My usual technique is to move slowly, with a blank mind. I enter a meditative state and let my eyes cruise around the contours, laying down every line with equal weight until I have explored the whole object. I rarely try to feel anything as I do this but I must be. I choose certain subjects over others because I like them or am curious about them. So I decided to be more aware and to explore some other ways of looking at a tree a few blocks from my hotel.
I spent a good long time working in ink first. I was very into the carbuncles and folds of the tree’s skin. As I drew, I became increasingly aware of the tree’s colors: it was quite yellow but cloaked in purple, two complimentary colors.
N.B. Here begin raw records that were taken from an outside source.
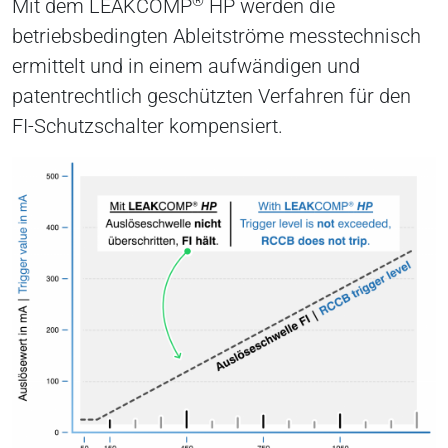
®
Mit dem LEAKCOMP
HP werden die
betriebsbedingten Ableitströme messtechnisch
ermittelt und in einem aufwändigen und
patentrechtlich geschützten Verfahren für den
FI-Schutzschalter kompensiert.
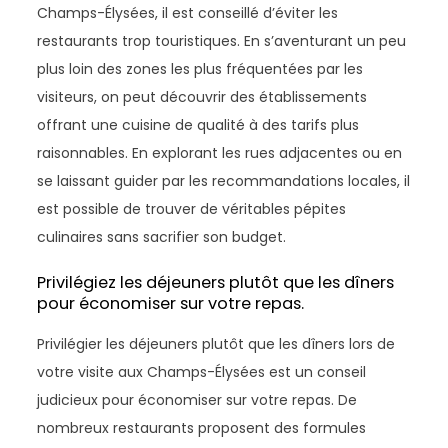
Champs-Élysées, il est conseillé d’éviter les
restaurants trop touristiques. En s’aventurant un peu
plus loin des zones les plus fréquentées par les
visiteurs, on peut découvrir des établissements
offrant une cuisine de qualité à des tarifs plus
raisonnables. En explorant les rues adjacentes ou en
se laissant guider par les recommandations locales, il
est possible de trouver de véritables pépites
culinaires sans sacrifier son budget.
Privilégiez les déjeuners plutôt que les dîners
pour économiser sur votre repas.
Privilégier les déjeuners plutôt que les dîners lors de
votre visite aux Champs-Élysées est un conseil
judicieux pour économiser sur votre repas. De
nombreux restaurants proposent des formules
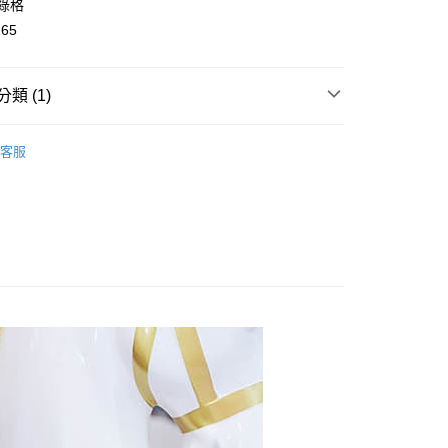
/綠格
y
165
類 (1)
👧大童｜上身類
洋裝/連身裙
客服
取貨
0，滿NT$2,000(含以上)免運費
家取貨
0，滿NT$2,000(含以上)免運費
取貨
0，滿NT$2,000(含以上)免運費
1取貨
0，滿NT$2,000(含以上)免運費
0，滿NT$2,000(含以上)免運費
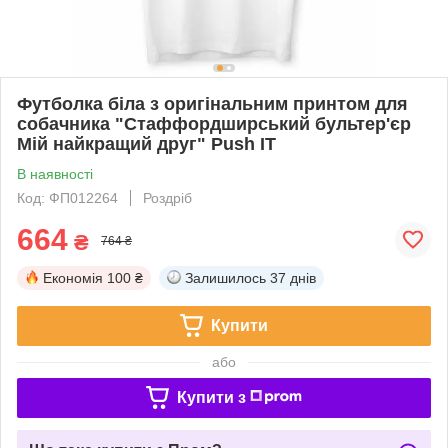
Футболка біла з оригінальним принтом для
собачника "Стаффордширський бультер'єр
Мій найкращий друг" Push IT
В наявності
Код: ФП012264
Роздріб
664
₴
764 ₴
Економія
100 ₴
Залишилось
37 днів
Купити
або
Купити з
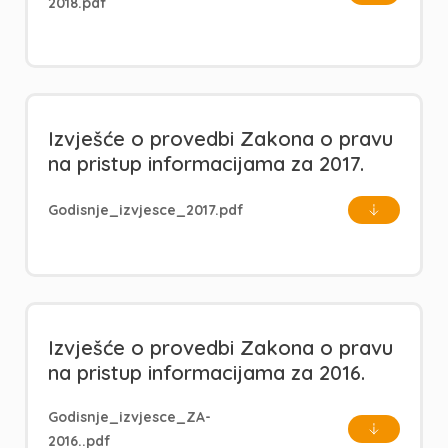
2018.pdf
Izvješće o provedbi Zakona o pravu
na pristup informacijama za 2017.
Godisnje_izvjesce_2017.pdf
Izvješće o provedbi Zakona o pravu
na pristup informacijama za 2016.
Godisnje_izvjesce_ZA-
2016..pdf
I kept thinking about how these colors inter-played and then I painted over my line with watercolors. I was using my new paper, this Yupo pad I picked up on the weekend. The ink went down very smoothly on it but had a tendency to smear. As I painted I was pretty aware of how unnaturally the paint went down, pooling on the paper instead of soaking in. The colors remained pretty vivid, undimmed by the fibers, but it all felt temporary somehow. I couldn’t really let go, worrying that the whole thing would wipe of the page when I was done. I also felt like I had a long lens on — I was only looking at each square inch of the tree but had little sense of the whole as I drew.
While the pad lay drying in the afternoon sun, I decided to have another go and grabbed my trusty Japanese journal with its 100+lb paper ( intended for drawing but it’ll take watercolor pretty well) and my Faber-Castell PITT bold brown brush marker. In three minutes, I knocked out a sketch, thinking all the while about the flow and energy of the tree. I did a caricature of the yellow and violet and capped my pen.
Next I took a black PITT pen and thought about the tree’s architecture, how it anchored into the ground and how the limbs were bolted onto the spine of the creature. I bore down harder on my pen, drawing firmer lines and painting in more defined shapes of color.
Finally I took my cheap Sheaffer italic pen, loaded with dark brown non-waterproof ink and this time I thought about the movement of the trees, how the carbunckly growth flowed like water or vomit from the trees crotch, how the limbs pulled in different directions and how that tension held the tree together and propelled it into the sky. Now the tree seemed almost serpentine to me, writhing out of the soil, phallic, twisting, alive. The watercolors dulled the lines but it felt okay, as if the fusing the whole thing together.
I look at these four drawings and I’m not sure yet what conclusion to draw about them. I like the earthy energy of my last drawing (as if it was made by a goat or a mole) but there’s still something lovely and light about the first bird-like one. Each has something to say in its way, like the varied members of a string quartet, the ingredients of a cassoulet.
One conclusion is clear: Drawing never fails to amaze me; how it can rip open the doors into your head, how it can transform the world and your place in it. Nobody but me can see this process, this unfolding, as it happens to me. All that’s left for others to see are the pages in my journal, the ass wipings on paper — but never the feast.